[Exercise instructions]
Write out, line for line and unchanged, the stretch from the start of the items through the line that contains "13 de junio de 2014".

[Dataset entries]

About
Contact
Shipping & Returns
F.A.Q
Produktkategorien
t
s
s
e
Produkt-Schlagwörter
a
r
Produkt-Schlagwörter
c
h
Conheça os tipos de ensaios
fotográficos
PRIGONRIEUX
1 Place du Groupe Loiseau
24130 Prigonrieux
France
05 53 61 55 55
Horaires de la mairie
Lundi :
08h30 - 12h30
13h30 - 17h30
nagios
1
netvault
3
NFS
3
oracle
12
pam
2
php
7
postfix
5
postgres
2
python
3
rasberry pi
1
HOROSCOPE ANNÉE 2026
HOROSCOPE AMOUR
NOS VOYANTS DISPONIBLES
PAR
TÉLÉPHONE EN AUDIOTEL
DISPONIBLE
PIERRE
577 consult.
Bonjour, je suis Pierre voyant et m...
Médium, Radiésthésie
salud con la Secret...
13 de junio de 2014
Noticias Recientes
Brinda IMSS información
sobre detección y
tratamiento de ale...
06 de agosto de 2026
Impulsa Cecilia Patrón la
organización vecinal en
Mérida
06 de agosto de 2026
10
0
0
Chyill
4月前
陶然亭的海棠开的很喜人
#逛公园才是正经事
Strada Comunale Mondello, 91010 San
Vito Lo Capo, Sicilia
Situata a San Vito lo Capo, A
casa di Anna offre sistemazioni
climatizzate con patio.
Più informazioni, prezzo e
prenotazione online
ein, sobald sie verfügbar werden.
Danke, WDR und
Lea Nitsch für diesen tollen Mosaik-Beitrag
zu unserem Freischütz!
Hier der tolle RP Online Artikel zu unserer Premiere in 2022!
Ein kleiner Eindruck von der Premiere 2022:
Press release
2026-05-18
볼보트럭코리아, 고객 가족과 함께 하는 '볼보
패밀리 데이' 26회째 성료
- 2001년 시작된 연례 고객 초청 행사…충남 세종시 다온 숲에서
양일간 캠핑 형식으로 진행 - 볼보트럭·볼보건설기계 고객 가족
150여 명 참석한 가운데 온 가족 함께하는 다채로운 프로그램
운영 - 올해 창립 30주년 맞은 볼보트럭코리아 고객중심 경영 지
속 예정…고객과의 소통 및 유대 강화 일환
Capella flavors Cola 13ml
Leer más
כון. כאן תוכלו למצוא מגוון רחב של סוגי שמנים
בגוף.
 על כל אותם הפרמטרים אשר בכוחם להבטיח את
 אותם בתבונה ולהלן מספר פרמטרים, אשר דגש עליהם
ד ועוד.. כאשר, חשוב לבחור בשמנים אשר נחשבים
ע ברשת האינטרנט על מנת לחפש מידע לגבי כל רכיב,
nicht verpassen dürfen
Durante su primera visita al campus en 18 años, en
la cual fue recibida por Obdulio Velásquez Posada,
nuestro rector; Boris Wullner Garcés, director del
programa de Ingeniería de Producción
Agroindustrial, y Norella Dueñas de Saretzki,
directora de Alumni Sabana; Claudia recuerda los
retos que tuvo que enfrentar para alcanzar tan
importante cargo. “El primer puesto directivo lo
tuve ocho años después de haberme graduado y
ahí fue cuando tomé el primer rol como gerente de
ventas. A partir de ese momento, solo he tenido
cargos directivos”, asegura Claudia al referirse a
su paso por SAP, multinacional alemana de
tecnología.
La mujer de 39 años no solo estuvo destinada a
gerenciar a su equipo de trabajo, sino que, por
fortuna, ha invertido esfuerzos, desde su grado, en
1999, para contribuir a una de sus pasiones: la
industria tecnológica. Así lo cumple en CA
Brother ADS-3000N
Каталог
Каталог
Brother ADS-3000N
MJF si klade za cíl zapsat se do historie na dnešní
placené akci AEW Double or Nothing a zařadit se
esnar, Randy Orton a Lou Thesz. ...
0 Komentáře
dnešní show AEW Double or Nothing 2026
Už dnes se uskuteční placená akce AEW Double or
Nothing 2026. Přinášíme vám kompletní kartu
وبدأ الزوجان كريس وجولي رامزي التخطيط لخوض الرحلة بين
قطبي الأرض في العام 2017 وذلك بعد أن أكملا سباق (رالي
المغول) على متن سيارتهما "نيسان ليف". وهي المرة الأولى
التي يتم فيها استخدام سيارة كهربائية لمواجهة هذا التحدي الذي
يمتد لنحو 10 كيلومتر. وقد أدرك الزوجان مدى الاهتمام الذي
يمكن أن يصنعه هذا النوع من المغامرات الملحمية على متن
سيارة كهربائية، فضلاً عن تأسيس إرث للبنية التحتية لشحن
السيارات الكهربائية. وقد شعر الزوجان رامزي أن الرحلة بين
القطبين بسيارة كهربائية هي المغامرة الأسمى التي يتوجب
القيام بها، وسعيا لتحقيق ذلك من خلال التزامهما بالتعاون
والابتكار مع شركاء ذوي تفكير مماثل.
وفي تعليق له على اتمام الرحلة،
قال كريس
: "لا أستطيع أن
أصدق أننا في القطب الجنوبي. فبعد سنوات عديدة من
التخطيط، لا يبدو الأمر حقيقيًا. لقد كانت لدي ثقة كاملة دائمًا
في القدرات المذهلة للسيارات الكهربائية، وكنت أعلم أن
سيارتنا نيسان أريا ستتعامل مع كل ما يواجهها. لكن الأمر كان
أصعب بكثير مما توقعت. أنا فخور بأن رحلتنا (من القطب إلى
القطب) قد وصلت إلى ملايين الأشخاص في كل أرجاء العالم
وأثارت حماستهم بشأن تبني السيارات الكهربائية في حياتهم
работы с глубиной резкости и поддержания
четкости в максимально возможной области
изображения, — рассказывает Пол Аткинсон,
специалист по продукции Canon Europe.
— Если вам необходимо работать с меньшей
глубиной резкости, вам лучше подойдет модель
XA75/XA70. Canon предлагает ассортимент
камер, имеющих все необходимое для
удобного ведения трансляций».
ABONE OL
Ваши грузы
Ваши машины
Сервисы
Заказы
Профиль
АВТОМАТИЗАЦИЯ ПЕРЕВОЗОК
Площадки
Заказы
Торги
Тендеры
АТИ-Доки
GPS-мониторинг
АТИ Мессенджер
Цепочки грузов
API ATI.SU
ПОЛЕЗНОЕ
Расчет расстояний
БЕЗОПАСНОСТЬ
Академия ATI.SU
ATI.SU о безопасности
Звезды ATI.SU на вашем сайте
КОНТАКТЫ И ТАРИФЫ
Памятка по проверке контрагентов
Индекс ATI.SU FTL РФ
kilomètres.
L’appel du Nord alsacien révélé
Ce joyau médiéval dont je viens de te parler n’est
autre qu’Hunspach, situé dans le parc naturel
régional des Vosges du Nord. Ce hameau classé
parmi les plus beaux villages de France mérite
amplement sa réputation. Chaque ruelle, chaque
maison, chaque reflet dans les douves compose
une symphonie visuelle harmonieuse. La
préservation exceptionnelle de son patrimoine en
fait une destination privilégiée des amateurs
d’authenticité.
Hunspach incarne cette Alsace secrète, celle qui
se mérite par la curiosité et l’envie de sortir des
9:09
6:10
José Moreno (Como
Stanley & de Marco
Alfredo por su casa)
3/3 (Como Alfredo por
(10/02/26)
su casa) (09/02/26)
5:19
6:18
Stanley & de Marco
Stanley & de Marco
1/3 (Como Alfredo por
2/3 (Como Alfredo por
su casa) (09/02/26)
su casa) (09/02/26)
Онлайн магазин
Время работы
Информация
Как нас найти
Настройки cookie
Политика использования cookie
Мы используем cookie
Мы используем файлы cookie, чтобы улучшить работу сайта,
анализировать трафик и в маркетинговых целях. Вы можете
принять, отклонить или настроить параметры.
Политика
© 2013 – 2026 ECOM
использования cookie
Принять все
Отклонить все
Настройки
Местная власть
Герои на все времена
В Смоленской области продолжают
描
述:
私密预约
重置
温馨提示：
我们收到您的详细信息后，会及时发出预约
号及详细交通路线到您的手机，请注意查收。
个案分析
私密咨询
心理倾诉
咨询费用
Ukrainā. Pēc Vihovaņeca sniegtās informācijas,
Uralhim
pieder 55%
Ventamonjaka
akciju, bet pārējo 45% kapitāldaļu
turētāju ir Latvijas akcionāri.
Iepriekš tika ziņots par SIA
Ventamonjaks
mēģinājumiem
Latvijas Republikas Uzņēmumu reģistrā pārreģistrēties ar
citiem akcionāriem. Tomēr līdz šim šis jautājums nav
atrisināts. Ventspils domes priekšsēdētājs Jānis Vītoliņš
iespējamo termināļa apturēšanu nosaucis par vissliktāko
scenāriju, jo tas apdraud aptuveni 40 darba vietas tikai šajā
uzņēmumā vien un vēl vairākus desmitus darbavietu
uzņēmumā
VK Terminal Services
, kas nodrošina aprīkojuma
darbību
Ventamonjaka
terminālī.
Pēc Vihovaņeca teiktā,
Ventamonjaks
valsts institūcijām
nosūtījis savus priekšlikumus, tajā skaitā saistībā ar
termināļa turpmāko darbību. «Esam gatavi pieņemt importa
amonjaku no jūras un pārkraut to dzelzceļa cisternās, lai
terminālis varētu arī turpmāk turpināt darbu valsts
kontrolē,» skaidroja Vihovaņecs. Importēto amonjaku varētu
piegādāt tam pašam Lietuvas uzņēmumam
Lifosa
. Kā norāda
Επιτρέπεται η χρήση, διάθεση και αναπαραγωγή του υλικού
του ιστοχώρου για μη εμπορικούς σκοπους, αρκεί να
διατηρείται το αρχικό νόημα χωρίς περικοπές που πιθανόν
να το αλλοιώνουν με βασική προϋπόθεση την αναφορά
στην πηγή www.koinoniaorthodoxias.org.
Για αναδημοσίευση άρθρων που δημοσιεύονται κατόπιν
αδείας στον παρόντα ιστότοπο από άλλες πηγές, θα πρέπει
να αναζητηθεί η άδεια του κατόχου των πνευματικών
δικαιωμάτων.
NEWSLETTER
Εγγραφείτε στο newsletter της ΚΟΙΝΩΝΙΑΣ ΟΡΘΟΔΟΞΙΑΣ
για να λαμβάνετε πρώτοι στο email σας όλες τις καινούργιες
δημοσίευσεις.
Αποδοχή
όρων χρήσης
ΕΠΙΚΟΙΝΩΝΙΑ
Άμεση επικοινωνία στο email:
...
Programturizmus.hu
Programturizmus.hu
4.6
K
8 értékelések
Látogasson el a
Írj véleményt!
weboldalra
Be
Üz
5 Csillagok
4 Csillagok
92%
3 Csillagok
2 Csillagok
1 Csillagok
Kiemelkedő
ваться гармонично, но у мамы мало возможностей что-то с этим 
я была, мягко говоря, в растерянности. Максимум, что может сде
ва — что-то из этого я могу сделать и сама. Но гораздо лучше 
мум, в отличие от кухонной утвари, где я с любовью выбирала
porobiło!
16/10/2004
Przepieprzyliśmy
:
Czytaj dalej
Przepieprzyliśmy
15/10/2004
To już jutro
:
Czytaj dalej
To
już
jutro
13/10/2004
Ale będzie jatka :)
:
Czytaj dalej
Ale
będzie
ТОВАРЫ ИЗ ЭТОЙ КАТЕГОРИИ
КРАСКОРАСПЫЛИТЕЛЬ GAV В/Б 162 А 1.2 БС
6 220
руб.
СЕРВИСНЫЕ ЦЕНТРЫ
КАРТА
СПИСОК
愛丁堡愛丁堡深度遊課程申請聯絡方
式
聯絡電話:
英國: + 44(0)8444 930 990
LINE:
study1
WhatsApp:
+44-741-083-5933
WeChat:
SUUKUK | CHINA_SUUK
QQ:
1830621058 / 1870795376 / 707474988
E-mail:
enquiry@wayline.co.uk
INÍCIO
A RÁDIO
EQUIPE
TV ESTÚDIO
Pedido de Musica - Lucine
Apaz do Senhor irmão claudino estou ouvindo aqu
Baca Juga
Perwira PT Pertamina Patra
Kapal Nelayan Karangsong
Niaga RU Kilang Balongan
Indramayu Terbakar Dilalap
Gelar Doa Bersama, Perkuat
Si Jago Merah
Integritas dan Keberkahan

[Task answer]
About
Contact
Shipping & Returns
F.A.Q
Produktkategorien
t
s
s
e
Produkt-Schlagwörter
a
r
Produkt-Schlagwörter
c
h
Conheça os tipos de ensaios
fotográficos
PRIGONRIEUX
1 Place du Groupe Loiseau
24130 Prigonrieux
France
05 53 61 55 55
Horaires de la mairie
Lundi :
08h30 - 12h30
13h30 - 17h30
nagios
1
netvault
3
NFS
3
oracle
12
pam
2
php
7
postfix
5
postgres
2
python
3
rasberry pi
1
HOROSCOPE ANNÉE 2026
HOROSCOPE AMOUR
NOS VOYANTS DISPONIBLES
PAR
TÉLÉPHONE EN AUDIOTEL
DISPONIBLE
PIERRE
577 consult.
Bonjour, je suis Pierre voyant et m...
Médium, Radiésthésie
salud con la Secret...
13 de junio de 2014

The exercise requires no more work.